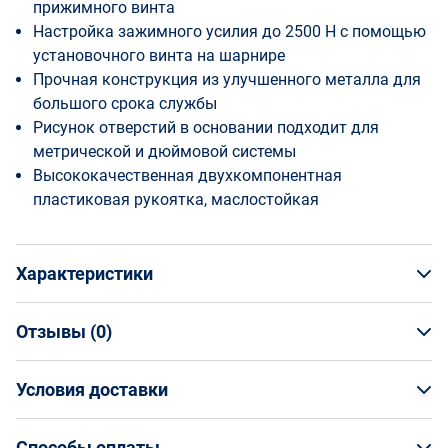
прижимного винта
Настройка зажимного усилия до 2500 Н с помощью
установочного винта на шарнире
Прочная конструкция из улучшенного металла для
большого срока службы
Рисунок отверстий в основании подходит для
метрической и дюймовой системы
Высококачественная двухкомпонентная
пластиковая рукоятка, маслостойкая
Характеристики
Отзывы (
0
)
Общая информация
Производитель
Условия доставки
НАПИСАТЬ ОТЗЫВ
Bessey
Артикул
Условия доставки
BE-STC-HH20
Способы оплаты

Job:
The expected answer is one number: how many lines above contain "винта".

Solved exercise:
2